Flinders University Student Association
- Abbreviation: FUSA
- Predecessor: Student Association of Flinders University (SAFU)
- Formation: 1 January 2013
- Type: Student union
- Location: Flinders University;
- President: Nathaniel Winter
- Main organ: Student Council
- Subsidiaries: Empire Times (Student Publication)
- Affiliations: National Union of Students (Australia)
- Website: www.fusa.edu.au

= Flinders University Student Association =

Student union at Flinders University in Australia

The Flinders University Student Association (FUSA) is a student union at Flinders University, South Australia. It provides free welfare services, academic advocacy, grants for clubs and societies, and funding for the student newspaper, Empire Times. It also organises an O'Week each semester, as well as various social events throughout the year.

FUSA does not have a structurally separate student representative body, and is overseen directly be an elected Student Council whose members are responsible for providing political representation to students and governance of the association.

== History ==
Between 1966 and 2006, the Student Association of Flinders University (SAFU) provided student representation on campus. When the Howard government introduced voluntary student unionism in 2005 the organisation lost the vast majority of its funding and soon collapsed.

FlindersONE, a commercial company owned by the university, took over most of the services formerly provided by SAFU and a Student Representative Council (SRC) was created as a subcommittee of the FlindersONE board.
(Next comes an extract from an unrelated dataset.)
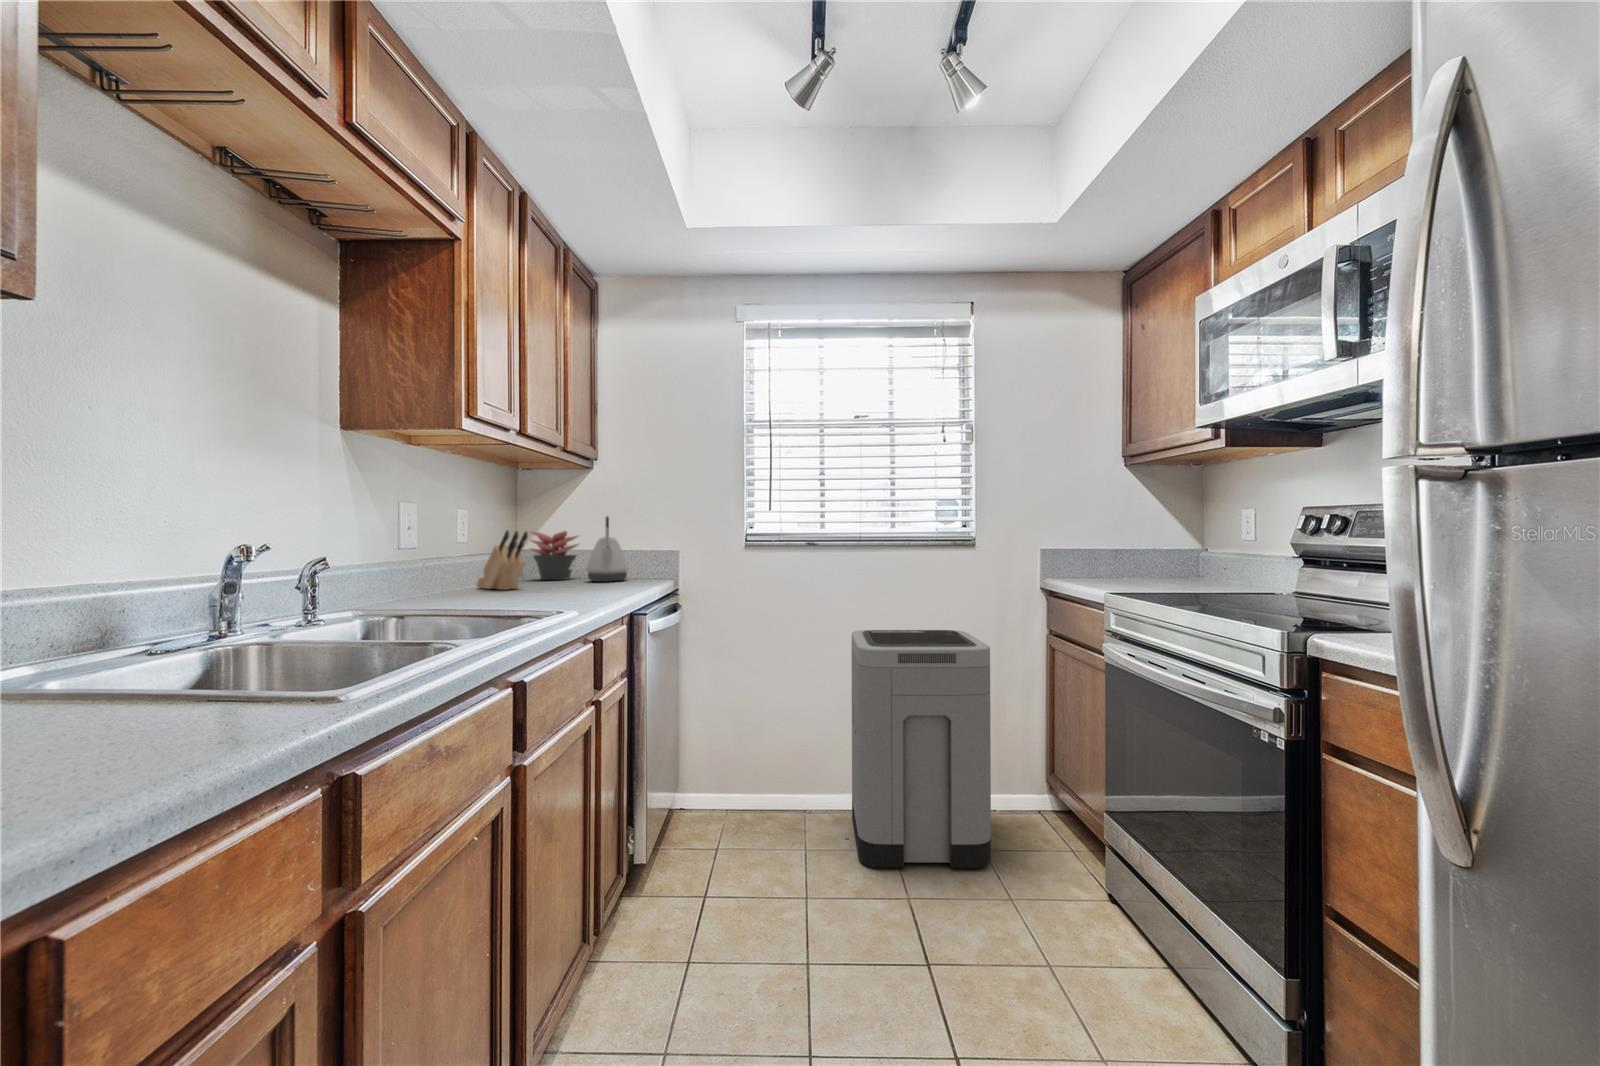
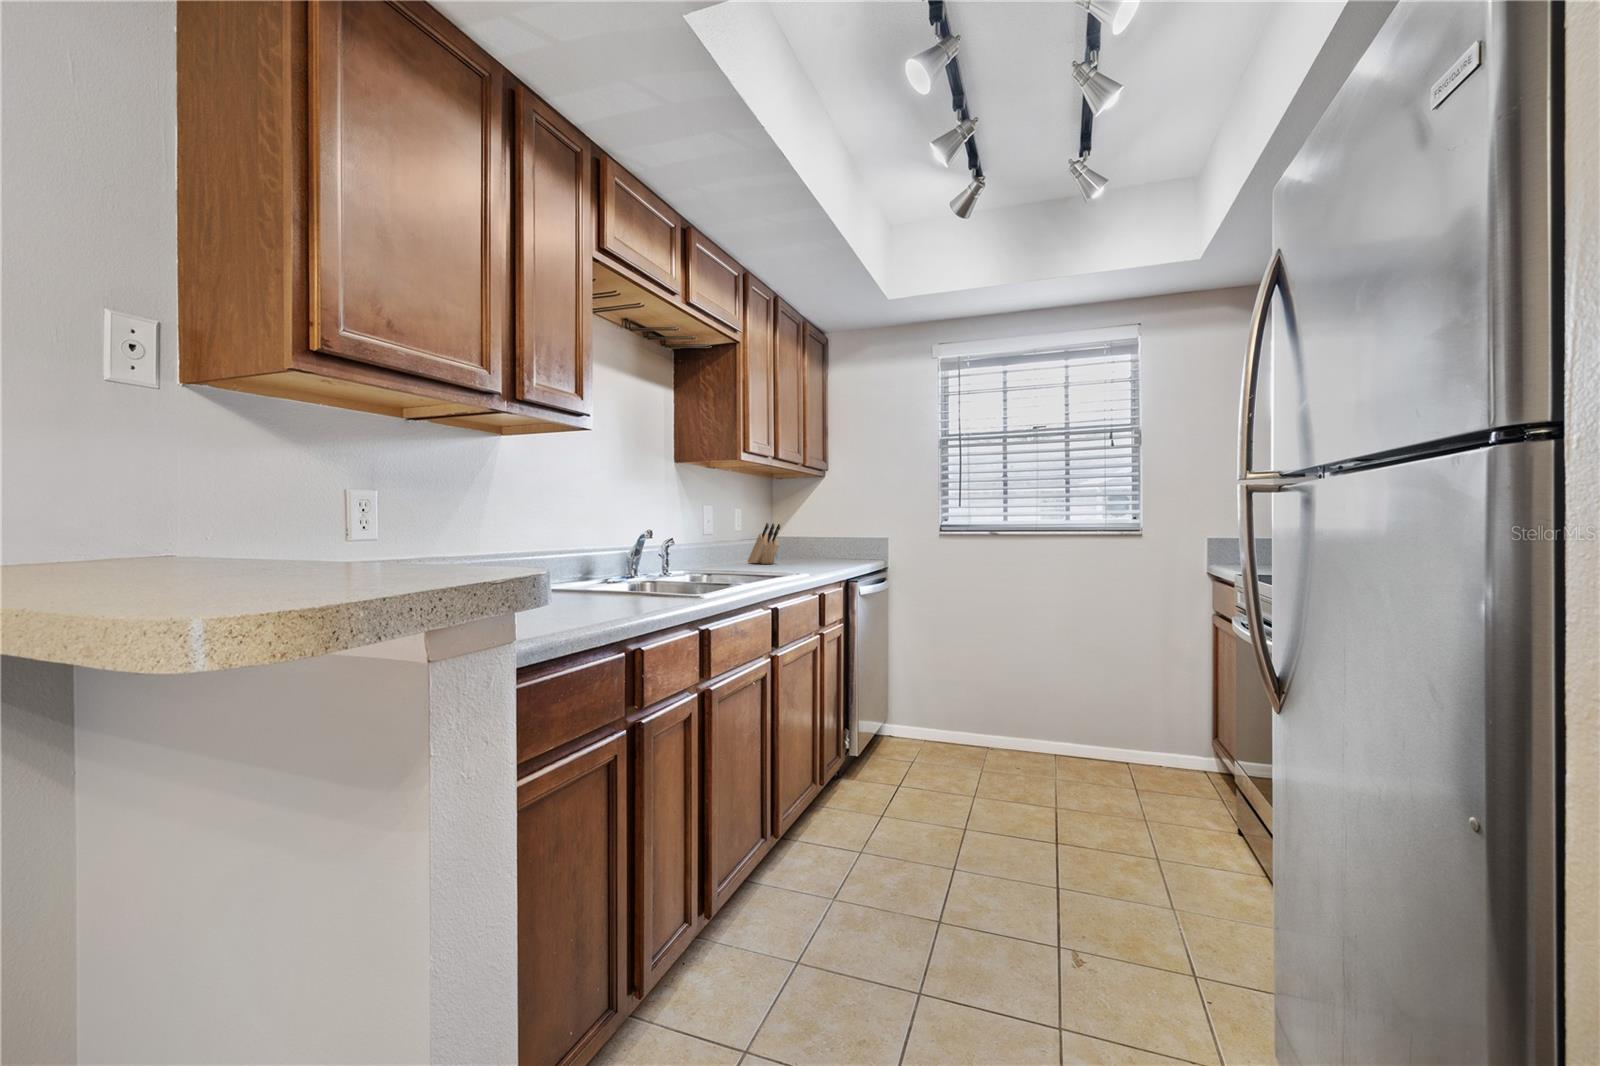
kettle: present [586,517,628,582] -> none [820,512,850,560]
succulent plant: present [531,531,580,580] -> none [781,523,817,559]
trash can: present [851,630,991,868] -> none [1022,605,1138,799]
After the Gillard government introduced the Student Services & Amenities Fee (SSAF) in 2011 representatives of the SRC began negotiations with university to create an independent student organisation. A funding agreement was reached with the university, and on 23 April 2012 the SRC voted to endorse the constitution of the Flinders University Student Association. Student representatives completed their terms and the first FUSA Student Council began on 1 January 2013.

== Student Council ==
Notable former members of student council included Kate Ellis, and Amanda Rishworth.

=== 2024 Student Council ===
In 2023, student elections, FIRE-UP had a landslide victory with Activate and Left Action only gaining one General Council member each. In 2024 student elections, FIRE-UP held their majority on student council, with General Council member and First Nation Students Officer as Independents and Fair Dinkums gaining Environment Officer after the withdrawal of the FIRE-UP candidate.

== Campaigns and activism ==
FUSA has called for better public transport to the university from the Government of South Australia, citing the high number of students driving to campus and the low number of car parks provided by the university.

In 2015, FUSA and the National Tertiary Education Union organised an extended campaign against the Abbott government's plans to create a $4 million policy centre at the university run by climate denier Bjørn Lomborg. The organisers claimed that the proposal was done with no consultation with staff and students, and threatened the academic reputation of the university. In October 2015, plans for the centre were dropped by the Turnbull government.